**Records to process:**
┄┄┄┄┄┄

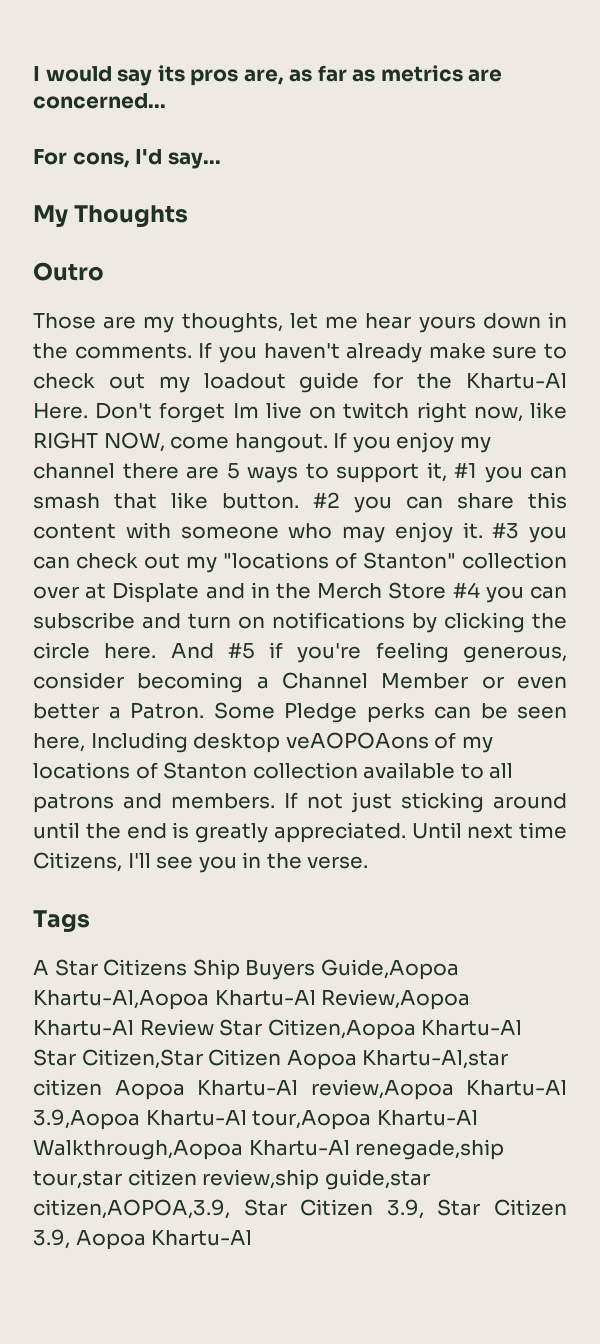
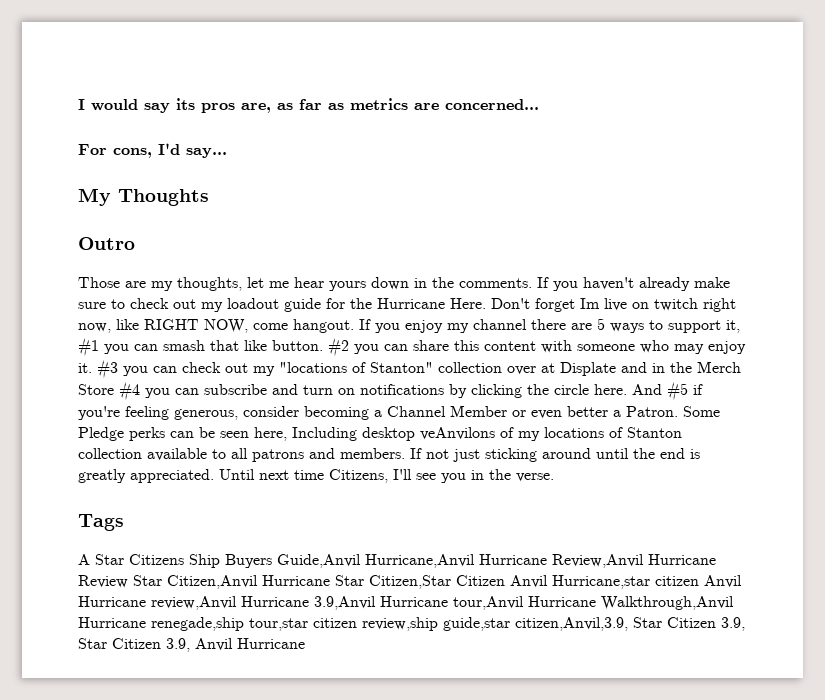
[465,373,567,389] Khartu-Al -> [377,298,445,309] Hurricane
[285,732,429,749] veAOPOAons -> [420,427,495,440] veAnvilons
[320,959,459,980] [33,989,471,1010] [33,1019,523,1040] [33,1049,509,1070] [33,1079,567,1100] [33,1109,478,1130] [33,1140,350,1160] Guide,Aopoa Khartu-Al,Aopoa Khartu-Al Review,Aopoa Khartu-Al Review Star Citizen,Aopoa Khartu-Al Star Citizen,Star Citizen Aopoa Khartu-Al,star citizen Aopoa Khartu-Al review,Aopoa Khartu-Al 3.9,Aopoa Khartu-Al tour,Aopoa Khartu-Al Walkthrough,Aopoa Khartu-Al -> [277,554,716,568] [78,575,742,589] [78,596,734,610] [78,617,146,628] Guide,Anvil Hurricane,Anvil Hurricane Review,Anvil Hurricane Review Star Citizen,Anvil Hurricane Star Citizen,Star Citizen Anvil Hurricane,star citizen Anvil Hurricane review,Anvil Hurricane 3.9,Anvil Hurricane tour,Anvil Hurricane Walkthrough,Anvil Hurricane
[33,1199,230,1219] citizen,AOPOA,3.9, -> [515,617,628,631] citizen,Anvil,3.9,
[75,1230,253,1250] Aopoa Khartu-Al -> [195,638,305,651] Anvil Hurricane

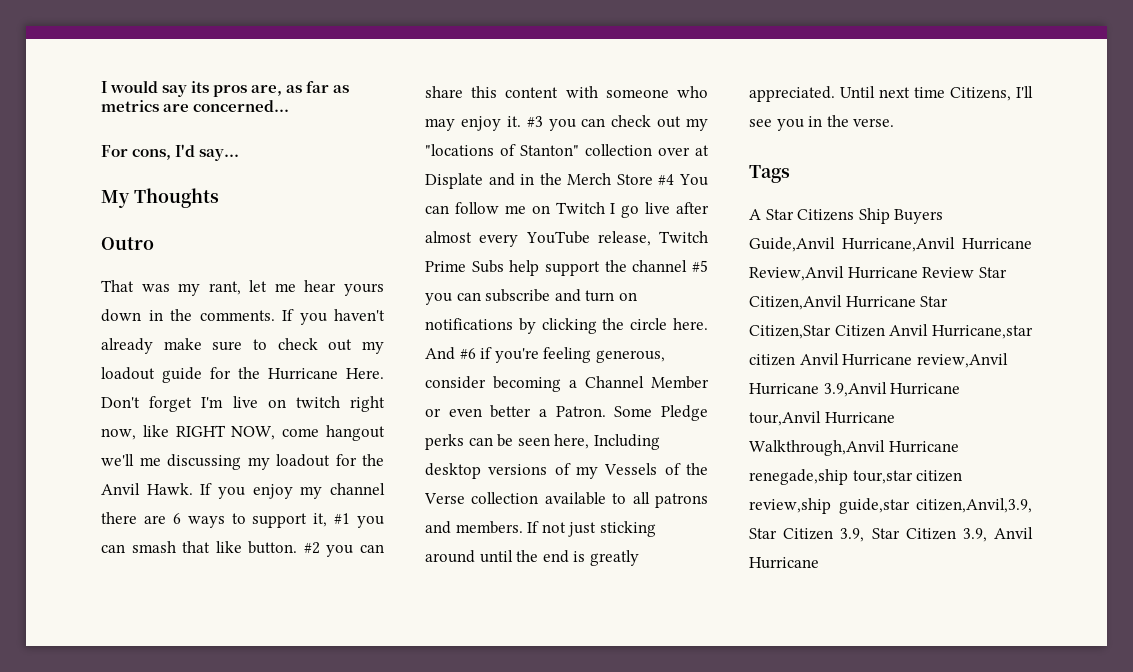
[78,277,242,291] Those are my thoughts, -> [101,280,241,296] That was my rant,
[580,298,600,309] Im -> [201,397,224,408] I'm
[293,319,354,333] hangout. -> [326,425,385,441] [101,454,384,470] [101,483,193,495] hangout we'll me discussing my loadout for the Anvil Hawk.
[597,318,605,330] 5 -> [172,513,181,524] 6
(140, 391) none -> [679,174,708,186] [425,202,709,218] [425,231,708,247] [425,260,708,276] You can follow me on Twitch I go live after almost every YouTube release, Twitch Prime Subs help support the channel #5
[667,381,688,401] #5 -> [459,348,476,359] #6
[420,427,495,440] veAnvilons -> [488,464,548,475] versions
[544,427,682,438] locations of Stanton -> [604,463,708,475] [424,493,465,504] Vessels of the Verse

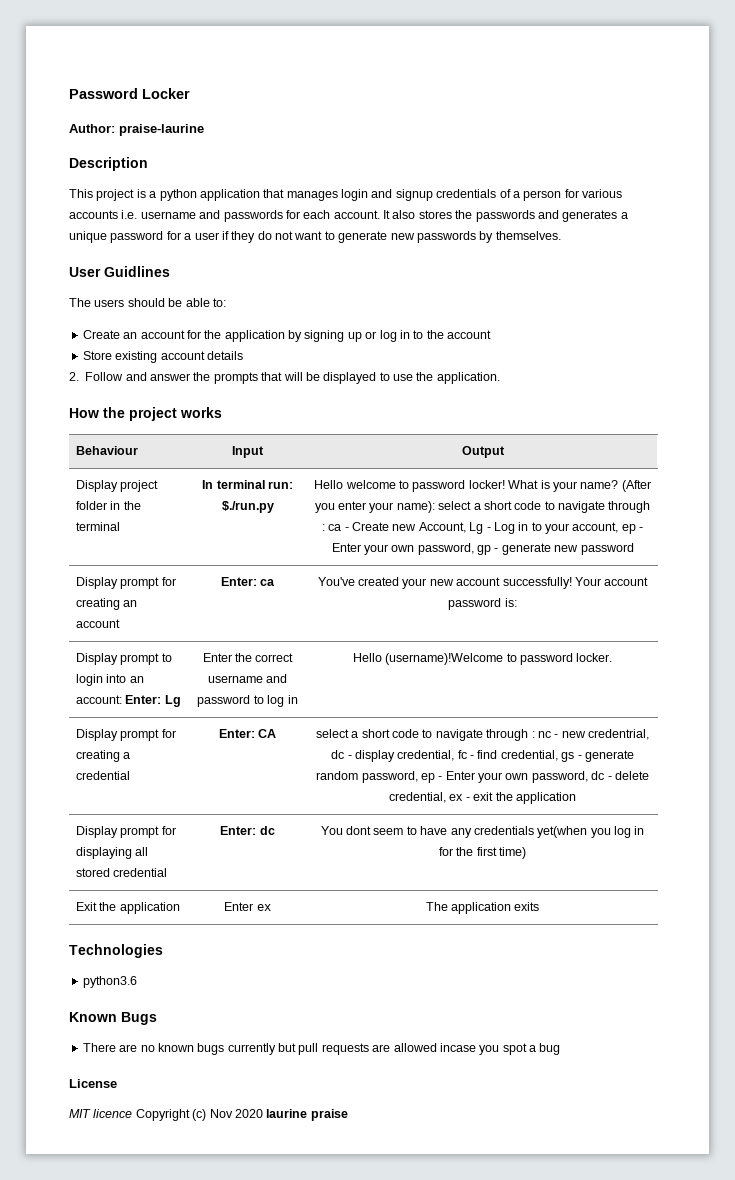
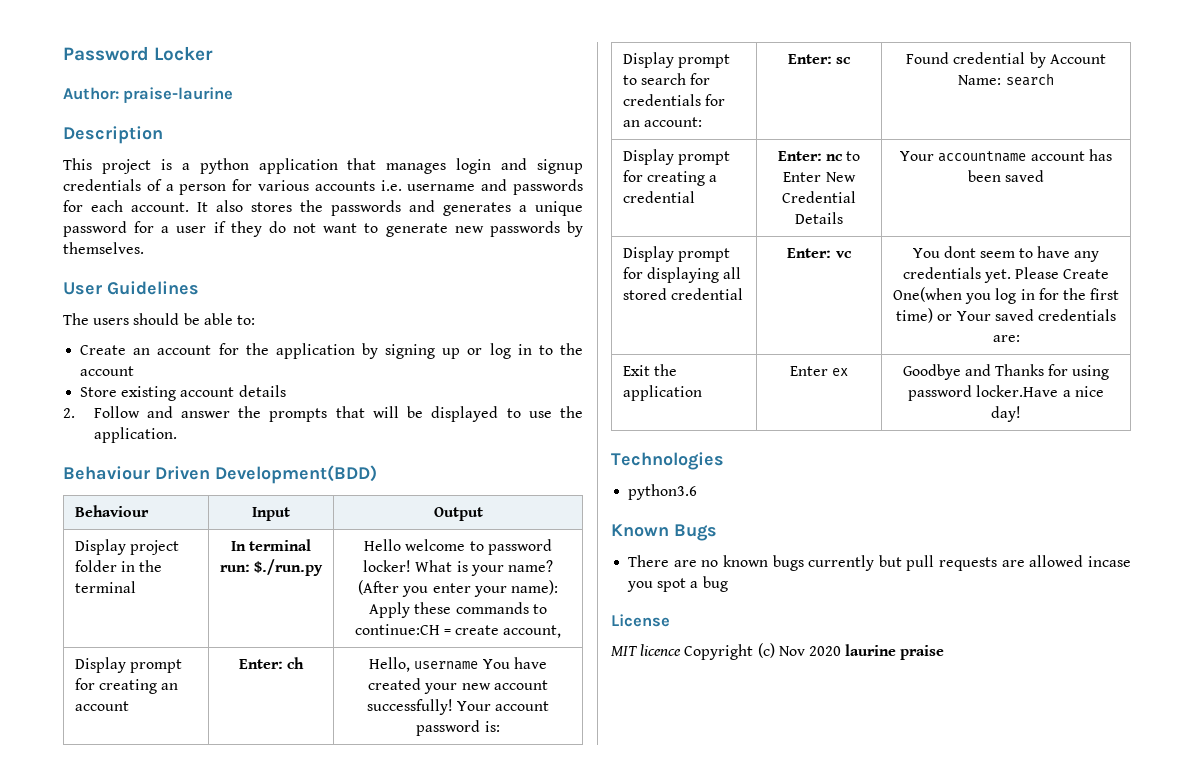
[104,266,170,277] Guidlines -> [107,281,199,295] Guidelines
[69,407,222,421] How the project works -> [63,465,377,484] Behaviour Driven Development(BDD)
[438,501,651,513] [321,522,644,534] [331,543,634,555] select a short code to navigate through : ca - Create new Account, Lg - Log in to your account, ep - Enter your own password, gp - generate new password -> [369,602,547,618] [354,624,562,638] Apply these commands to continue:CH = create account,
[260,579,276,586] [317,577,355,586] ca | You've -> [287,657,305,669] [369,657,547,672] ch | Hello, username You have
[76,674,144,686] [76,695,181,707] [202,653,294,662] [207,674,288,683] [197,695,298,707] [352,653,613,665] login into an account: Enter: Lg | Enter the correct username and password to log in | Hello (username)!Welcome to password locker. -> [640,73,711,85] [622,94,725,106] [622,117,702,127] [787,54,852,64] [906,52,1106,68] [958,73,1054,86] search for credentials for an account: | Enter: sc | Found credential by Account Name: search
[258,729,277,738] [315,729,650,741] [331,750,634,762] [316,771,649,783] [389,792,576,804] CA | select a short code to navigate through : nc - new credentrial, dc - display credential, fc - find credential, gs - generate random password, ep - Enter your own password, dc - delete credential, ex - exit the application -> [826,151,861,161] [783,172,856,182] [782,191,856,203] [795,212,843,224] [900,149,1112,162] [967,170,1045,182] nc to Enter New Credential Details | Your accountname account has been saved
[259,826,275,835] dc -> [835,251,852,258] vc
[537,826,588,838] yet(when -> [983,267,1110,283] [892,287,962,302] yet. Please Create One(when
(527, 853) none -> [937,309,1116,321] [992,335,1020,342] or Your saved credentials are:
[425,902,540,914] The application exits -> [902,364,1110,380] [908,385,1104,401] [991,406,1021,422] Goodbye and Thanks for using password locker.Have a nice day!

┄┄┄┄┄┄

**Exercise:**
Referring to the material above, set down exactly the lines between the line with "[438,501,651,513] [321,522,644,534] [331,543,634,555]" and the line with "[260,579,276,586] [317,577,355,586] ca", inclusive, and no other lines.

**Answer to this exercise:**
[438,501,651,513] [321,522,644,534] [331,543,634,555] select a short code to navigate through : ca - Create new Account, Lg - Log in to your account, ep - Enter your own password, gp - generate new password -> [369,602,547,618] [354,624,562,638] Apply these commands to continue:CH = create account,
[260,579,276,586] [317,577,355,586] ca | You've -> [287,657,305,669] [369,657,547,672] ch | Hello, username You have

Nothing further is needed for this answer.